### SUPPLIED RECORDS
########################################

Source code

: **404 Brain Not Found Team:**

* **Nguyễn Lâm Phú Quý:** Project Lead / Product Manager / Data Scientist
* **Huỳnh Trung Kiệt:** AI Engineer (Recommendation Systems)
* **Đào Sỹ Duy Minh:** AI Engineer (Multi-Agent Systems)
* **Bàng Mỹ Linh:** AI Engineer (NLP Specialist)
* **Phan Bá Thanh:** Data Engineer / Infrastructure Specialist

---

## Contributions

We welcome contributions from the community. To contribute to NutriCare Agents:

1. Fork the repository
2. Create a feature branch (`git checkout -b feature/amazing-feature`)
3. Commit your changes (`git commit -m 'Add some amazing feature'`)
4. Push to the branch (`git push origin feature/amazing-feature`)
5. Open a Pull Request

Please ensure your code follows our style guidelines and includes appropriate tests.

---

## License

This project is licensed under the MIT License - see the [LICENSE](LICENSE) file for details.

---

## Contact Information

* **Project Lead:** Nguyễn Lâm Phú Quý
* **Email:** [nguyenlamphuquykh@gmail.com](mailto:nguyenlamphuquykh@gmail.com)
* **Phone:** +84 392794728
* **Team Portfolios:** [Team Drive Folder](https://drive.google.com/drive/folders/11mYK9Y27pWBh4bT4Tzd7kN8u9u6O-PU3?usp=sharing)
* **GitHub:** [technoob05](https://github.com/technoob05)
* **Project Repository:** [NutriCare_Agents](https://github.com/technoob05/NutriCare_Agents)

########################################

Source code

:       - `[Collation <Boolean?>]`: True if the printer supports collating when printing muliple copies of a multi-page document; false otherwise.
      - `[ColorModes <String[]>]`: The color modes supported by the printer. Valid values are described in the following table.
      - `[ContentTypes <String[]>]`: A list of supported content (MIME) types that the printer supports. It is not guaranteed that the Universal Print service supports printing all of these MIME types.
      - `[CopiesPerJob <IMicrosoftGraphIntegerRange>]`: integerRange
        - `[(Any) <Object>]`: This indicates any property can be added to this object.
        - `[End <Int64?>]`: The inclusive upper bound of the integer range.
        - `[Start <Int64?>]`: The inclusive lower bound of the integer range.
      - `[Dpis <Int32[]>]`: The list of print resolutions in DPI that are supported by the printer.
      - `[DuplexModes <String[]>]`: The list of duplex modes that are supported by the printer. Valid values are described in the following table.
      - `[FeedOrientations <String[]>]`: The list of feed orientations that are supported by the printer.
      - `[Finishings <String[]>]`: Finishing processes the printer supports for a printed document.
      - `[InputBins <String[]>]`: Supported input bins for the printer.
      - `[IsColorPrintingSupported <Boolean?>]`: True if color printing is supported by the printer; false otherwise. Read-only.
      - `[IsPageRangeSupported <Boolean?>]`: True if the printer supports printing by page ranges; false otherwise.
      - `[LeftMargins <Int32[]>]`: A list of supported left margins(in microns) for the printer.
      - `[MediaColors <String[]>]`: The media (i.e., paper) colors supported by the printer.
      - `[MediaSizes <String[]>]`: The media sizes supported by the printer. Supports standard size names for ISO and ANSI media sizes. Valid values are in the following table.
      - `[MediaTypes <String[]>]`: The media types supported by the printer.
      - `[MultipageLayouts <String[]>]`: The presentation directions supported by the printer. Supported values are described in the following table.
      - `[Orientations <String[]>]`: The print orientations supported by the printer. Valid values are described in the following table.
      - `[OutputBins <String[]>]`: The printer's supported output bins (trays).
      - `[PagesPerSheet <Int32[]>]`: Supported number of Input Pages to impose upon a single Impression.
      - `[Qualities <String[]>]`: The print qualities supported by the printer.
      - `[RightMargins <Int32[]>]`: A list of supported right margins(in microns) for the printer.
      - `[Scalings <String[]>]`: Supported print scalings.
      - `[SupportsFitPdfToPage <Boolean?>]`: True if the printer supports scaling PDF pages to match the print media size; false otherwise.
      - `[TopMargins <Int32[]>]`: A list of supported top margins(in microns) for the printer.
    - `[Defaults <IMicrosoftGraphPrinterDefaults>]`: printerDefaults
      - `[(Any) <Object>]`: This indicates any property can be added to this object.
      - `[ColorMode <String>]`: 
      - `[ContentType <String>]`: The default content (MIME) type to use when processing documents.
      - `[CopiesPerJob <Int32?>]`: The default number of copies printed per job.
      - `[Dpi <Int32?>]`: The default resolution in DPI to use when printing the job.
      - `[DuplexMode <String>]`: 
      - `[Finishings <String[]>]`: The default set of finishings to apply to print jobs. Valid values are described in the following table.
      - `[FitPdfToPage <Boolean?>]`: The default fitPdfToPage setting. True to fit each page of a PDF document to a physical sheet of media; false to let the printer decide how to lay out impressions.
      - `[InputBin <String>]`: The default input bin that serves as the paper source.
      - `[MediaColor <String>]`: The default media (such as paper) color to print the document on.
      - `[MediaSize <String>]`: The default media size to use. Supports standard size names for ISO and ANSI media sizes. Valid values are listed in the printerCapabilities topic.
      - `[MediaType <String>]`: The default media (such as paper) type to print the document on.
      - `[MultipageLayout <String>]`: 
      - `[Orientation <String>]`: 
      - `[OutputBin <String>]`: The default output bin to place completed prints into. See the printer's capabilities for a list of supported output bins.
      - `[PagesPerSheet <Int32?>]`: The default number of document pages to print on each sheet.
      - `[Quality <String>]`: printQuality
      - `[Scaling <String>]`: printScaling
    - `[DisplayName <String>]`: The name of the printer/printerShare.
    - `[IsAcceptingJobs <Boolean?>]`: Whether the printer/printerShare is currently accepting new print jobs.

########################################

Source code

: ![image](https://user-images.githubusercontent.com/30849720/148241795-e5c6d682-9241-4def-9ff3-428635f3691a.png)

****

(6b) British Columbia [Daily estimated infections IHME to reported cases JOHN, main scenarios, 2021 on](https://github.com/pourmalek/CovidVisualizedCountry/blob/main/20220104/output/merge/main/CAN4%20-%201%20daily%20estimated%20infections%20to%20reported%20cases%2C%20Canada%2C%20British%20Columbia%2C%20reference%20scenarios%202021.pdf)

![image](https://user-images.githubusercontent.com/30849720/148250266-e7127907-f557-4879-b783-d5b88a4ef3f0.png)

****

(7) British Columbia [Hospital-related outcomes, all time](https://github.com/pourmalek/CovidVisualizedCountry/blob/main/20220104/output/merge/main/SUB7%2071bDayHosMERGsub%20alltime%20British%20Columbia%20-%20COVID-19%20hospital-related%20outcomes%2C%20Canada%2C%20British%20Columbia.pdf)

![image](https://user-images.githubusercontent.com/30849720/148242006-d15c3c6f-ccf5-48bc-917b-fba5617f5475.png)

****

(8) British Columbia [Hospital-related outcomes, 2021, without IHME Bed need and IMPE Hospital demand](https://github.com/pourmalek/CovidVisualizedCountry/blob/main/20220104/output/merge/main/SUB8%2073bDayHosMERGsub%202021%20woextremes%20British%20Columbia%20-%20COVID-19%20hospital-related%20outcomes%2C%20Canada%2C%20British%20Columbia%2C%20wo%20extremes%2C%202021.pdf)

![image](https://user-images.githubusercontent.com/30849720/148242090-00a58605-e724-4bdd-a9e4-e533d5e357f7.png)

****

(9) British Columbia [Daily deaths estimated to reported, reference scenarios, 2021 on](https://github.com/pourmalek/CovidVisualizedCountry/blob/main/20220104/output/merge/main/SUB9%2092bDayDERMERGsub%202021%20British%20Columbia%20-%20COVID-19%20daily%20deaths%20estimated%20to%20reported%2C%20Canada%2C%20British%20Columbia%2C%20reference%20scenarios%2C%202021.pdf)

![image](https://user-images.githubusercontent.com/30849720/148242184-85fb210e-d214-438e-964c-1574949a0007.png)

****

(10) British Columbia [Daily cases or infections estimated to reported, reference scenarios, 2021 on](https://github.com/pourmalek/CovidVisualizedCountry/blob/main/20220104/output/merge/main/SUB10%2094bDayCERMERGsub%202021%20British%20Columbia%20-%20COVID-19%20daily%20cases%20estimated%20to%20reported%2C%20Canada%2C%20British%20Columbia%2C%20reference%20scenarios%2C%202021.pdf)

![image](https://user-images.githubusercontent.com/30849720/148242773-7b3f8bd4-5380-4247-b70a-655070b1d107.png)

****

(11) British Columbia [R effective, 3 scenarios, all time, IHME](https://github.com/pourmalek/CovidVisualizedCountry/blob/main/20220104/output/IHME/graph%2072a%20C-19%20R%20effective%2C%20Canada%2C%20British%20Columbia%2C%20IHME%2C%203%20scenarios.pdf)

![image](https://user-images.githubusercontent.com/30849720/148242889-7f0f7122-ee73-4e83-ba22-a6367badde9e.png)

########################################

### WHAT TO WORK ON
Lines containing the word "names": how many are there in the data above? Reply with only that number.

### RESULT
2